→ **WHAT IS EXPECTED**:
Reproduce the data exactly and drop any pictures it holds.

→ **DATASET**:
^^^^^^^^
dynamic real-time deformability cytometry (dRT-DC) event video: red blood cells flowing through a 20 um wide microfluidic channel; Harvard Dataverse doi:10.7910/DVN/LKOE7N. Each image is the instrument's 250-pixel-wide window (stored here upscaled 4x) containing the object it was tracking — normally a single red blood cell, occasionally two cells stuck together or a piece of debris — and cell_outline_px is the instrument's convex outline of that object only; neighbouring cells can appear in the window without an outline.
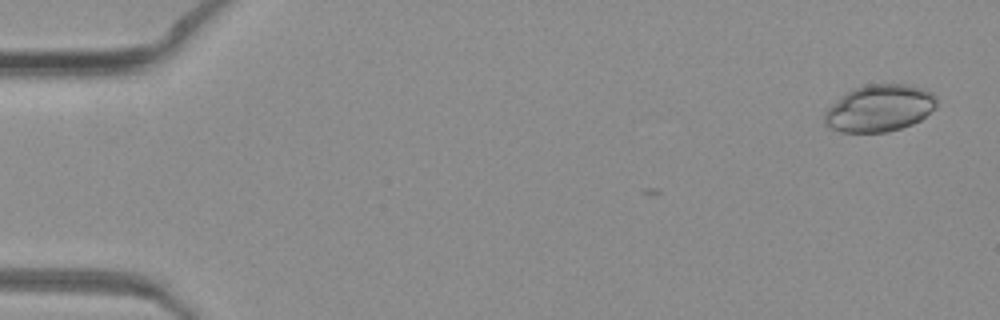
{"species": "common noctule bat (a hibernating species)", "species_latin": "Nyctalus noctula", "temperature_condition": "warm", "stored_images_in_passage": 2, "camera_frame_rate_fps": 3000, "um_per_image_px": 0.085, "animal": {"sex": "female", "body_mass_g": 19.3, "forearm_length_mm": 54.1}, "frame": {"image": 1, "passage_image": 2, "time_ms": 0.333, "image_size_px": [1000, 320], "cell_outline_px": [[936, 108], [920, 120], [912, 124], [888, 132], [840, 132], [824, 124], [824, 112], [840, 96], [852, 88], [868, 84], [908, 84], [932, 92], [936, 96]], "centroid_in_image_um": [74.75, 9.19], "position_along_channel_um": 10.3, "area_um2": 30.81}}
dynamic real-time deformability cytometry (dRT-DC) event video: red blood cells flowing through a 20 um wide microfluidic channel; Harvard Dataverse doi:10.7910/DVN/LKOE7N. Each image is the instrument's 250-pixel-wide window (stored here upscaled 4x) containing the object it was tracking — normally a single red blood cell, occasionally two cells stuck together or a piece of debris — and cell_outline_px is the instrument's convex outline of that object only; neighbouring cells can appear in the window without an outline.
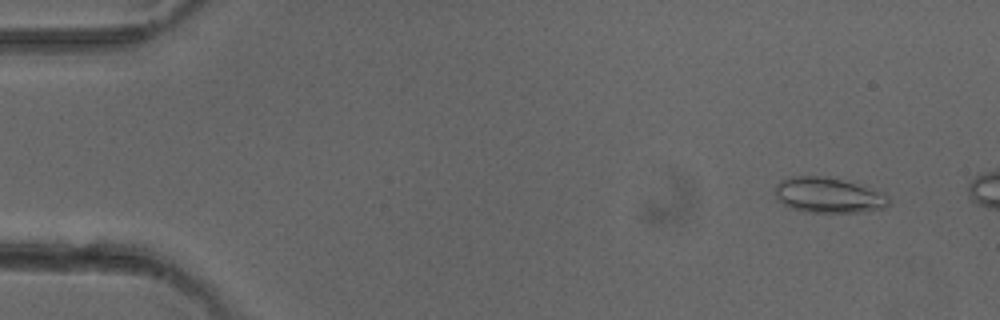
{"species": "common noctule bat (a hibernating species)", "species_latin": "Nyctalus noctula", "temperature_condition": "cold", "stored_images_in_passage": 15, "camera_frame_rate_fps": 3000, "um_per_image_px": 0.085, "animal": {"sex": "female"}, "frame": {"image": 1, "passage_image": 4, "time_ms": 1.0, "image_size_px": [1000, 320], "cell_outline_px": [[888, 204], [884, 208], [860, 212], [804, 212], [792, 208], [784, 204], [772, 192], [776, 184], [780, 180], [792, 176], [824, 176], [840, 180], [884, 192], [888, 196]], "centroid_in_image_um": [70.37, 16.59], "position_along_channel_um": 14.6, "area_um2": 23.29}}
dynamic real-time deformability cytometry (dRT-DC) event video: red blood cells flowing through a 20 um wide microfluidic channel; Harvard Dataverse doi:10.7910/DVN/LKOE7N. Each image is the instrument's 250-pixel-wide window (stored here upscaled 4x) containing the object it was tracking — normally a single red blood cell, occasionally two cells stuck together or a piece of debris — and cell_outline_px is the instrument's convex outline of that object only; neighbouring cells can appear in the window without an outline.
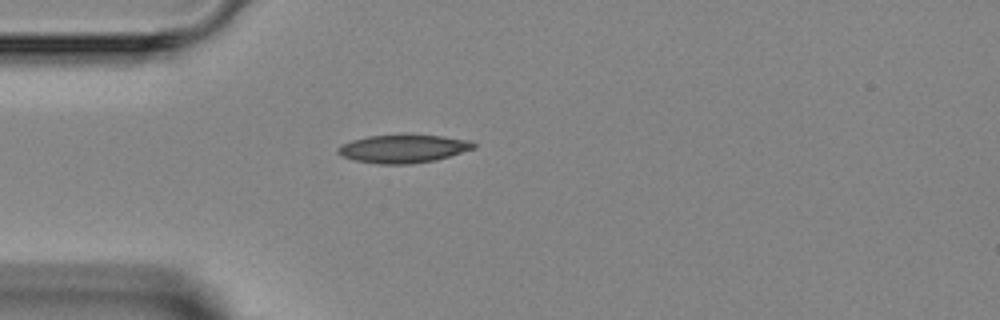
^^^^^^^^
→ **WORKED ANSWER**:
dynamic real-time deformability cytometry (dRT-DC) event video: red blood cells flowing through a 20 um wide microfluidic channel; Harvard Dataverse doi:10.7910/DVN/LKOE7N. Each image is the instrument's 250-pixel-wide window (stored here upscaled 4x) containing the object it was tracking — normally a single red blood cell, occasionally two cells stuck together or a piece of debris — and cell_outline_px is the instrument's convex outline of that object only; neighbouring cells can appear in the window without an outline.
{"species": "common noctule bat (a hibernating species)", "species_latin": "Nyctalus noctula", "temperature_condition": "warm", "stored_images_in_passage": 2, "camera_frame_rate_fps": 3000, "um_per_image_px": 0.085, "animal": {"sex": "female", "body_mass_g": 19.3, "forearm_length_mm": 54.1}, "frame": {"image": 1, "passage_image": 2, "time_ms": 0.333, "image_size_px": [1000, 320], "cell_outline_px": [[936, 108], [920, 120], [912, 124], [888, 132], [840, 132], [824, 124], [824, 112], [840, 96], [852, 88], [868, 84], [908, 84], [932, 92], [936, 96]], "centroid_in_image_um": [74.75, 9.19], "position_along_channel_um": 10.3, "area_um2": 30.81}}
dynamic real-time deformability cytometry (dRT-DC) event video: red blood cells flowing through a 20 um wide microfluidic channel; Harvard Dataverse doi:10.7910/DVN/LKOE7N. Each image is the instrument's 250-pixel-wide window (stored here upscaled 4x) containing the object it was tracking — normally a single red blood cell, occasionally two cells stuck together or a piece of debris — and cell_outline_px is the instrument's convex outline of that object only; neighbouring cells can appear in the window without an outline.
{"species": "common noctule bat (a hibernating species)", "species_latin": "Nyctalus noctula", "temperature_condition": "cold", "stored_images_in_passage": 15, "camera_frame_rate_fps": 3000, "um_per_image_px": 0.085, "animal": {"sex": "female"}, "frame": {"image": 1, "passage_image": 4, "time_ms": 1.0, "image_size_px": [1000, 320], "cell_outline_px": [[888, 204], [884, 208], [860, 212], [804, 212], [792, 208], [784, 204], [772, 192], [776, 184], [780, 180], [792, 176], [824, 176], [840, 180], [884, 192], [888, 196]], "centroid_in_image_um": [70.37, 16.59], "position_along_channel_um": 14.6, "area_um2": 23.29}}
dynamic real-time deformability cytometry (dRT-DC) event video: red blood cells flowing through a 20 um wide microfluidic channel; Harvard Dataverse doi:10.7910/DVN/LKOE7N. Each image is the instrument's 250-pixel-wide window (stored here upscaled 4x) containing the object it was tracking — normally a single red blood cell, occasionally two cells stuck together or a piece of debris — and cell_outline_px is the instrument's convex outline of that object only; neighbouring cells can appear in the window without an outline.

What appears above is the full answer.